Opinion

Anita Robinson: Traumatised after leaving my life as a redhead on the salon floor

Anita Robinson
Anita Robinson Anita Robinson

I went under the scissors last week and emerged elegantly coiffed but utterly traumatised, having left my life as a redhead on the salon floor.

Joining the Silver Circle is worse for us gingers who’ve stood out in a crowd all our lives – but it was time. Anno domini and repeated application of chemicals to my scalp have probably addled my brain. Response from family and friends has been cautious, non-committal, but mostly shocked. You can gauge people’s reaction by their degree of gobsmackery – one, two, maybe three seconds of silence before they say, “You look marvellous!” or “It suits you,” but mostly, “Omigawd!”

I look in the mirror crooning mournfully to myself my mother’s lugubrious party-piece, “Oft in the stilly night, ere slumber’s chains have bound me, fond mem’ries bring the light of other hair around me.” Now I have two choices. Shall I become a sweet little old silver-haired lady? Or a stubborn and bossy old battleaxe? I suspect the latter might be more fun – but I’ve always liked to be liked. Time will tell.

What Covid-19 has given us is monotony of days and more than enough time for self-reflective study, which is not always comfortable or helpful. I have to look at the top of a newspaper to remind myself what day of the week, let alone what date it is. I’ve developed an addiction to news, which only depresses me and confirms my opinion that we’re all going to hell in a handcart. I argue aloud with the television and shout at the radio. I want to kill people who talk only in clichés, or start sentences with “So….” and audibly correct those who use bad grammar. Apropos of nothing, why does television always portray the anonymous elderly in camera close-ups of knotted, vein-y, arthritic hands, swollen ankles and terrible shuffly shoes?

What life lessons have we learned from lockdown? Here’s a random selection of mine.

1. Jamie’s 30 Minute Meals cannot be made in half an hour without the assistance of three invisible skivvies – one for peeling and chopping, two for clearing up the subsequent mess and washing multiple appliances.

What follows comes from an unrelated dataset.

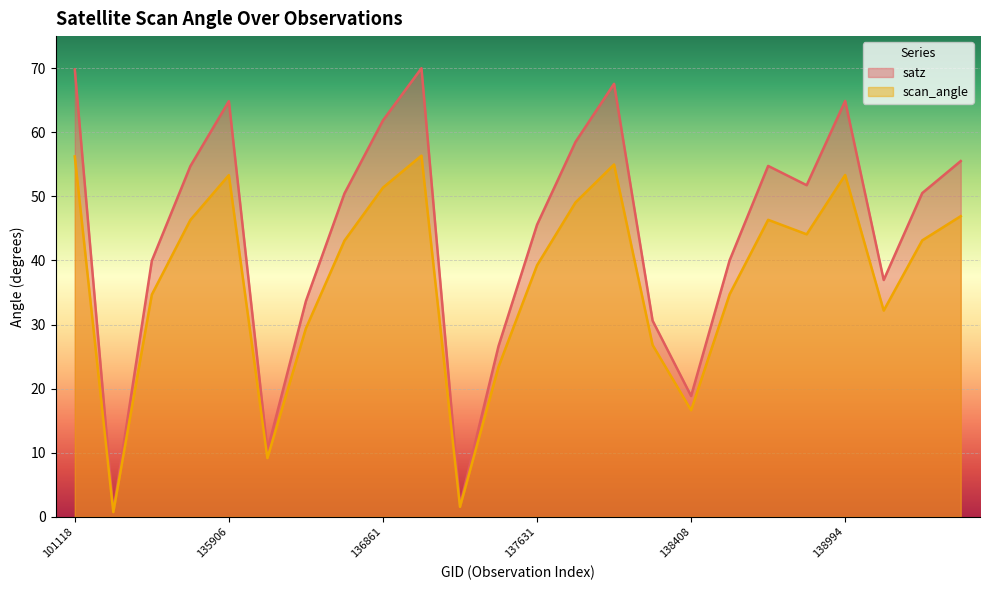

What is the sum of all satz values?

1060.3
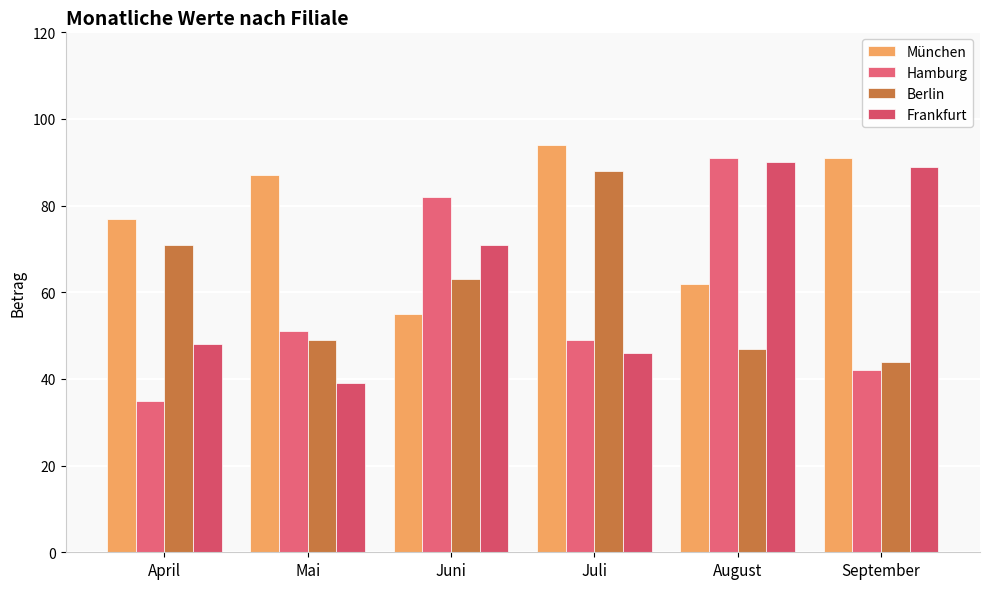

What is the total value across all series at September?

266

2. For a small, single, short-armed woman, changing a kingsize duvet cover is a logistical task more time and energy-consuming than hoovering an entire house.

3. In three months, the price of anti-bacterial products has rocketed. After buying every grease and grime-busting germ-repellent chemical product, I’ve discovered that white vinegar cleans and disinfects everything – and kills garden weeds to boot. Who knew? Of course, you may prefer your house to be florally fragrant rather than smelling like a chip-shop.

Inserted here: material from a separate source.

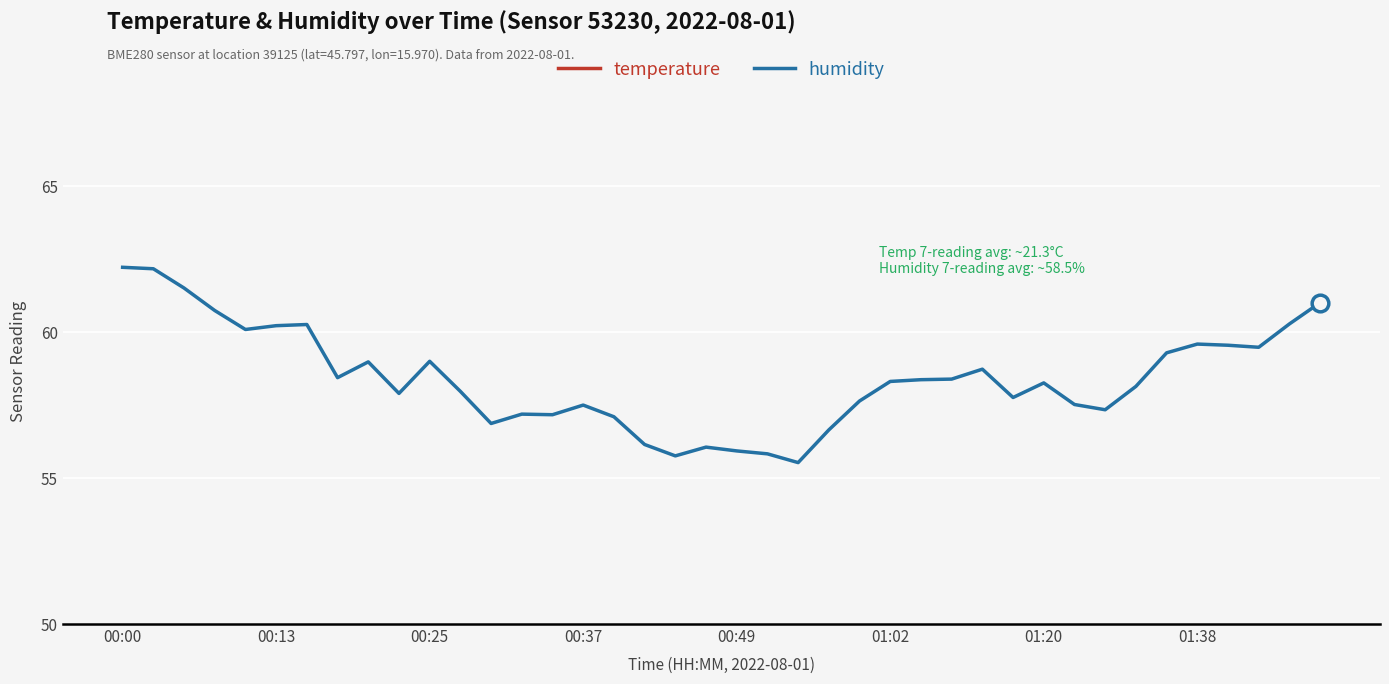

Where is the first local minimum for temperature?

00:37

4. And finally – never, ever, no matter how tempted, buy shoes online.

On a more positive and cheerful note, I’ve discovered the joy of small things – unexpected calls from friends I’ve shamefully neglected, the spontaneous and unsolicited kindness of strangers, the courtesy, patience and good humour of shop staff, taxi-drivers and delivery men. The innate decency of ordinary people restores one’s faith in humanity. So many of us have been on the ‘low-spirited to stir-crazy’ spectrum during this enforced seclusion. Hard times stoically borne, mostly without complaint – from the older generation at least.

Postwar baby-boomers like me may recall the high moral tone of the storybooks we boys and girls were given in our formative years. Their young heroes and heroines, from ‘Little Women’ to ‘The Famous Five’ were selflessly kind, respectful, courageous, compassionate and cheerful, even in the face of adversity and privation – qualities our parents hoped we’d assimilate. The notion that we must all be willing to make sacrifices for the greater good doesn’t impinge much on the ‘me’ generation today, brought up on more liberal principles, (sometimes so loose as to constitute license) to believe they’re the centre of their own universe.

With the relaxation of some sanctions our collective spirits have risen. There’s a temporary sense of euphoria – but people are getting restless, the young getting reckless. Let us proceed with caution. The light at the end of the tunnel may merely be that of a rapidly returning train.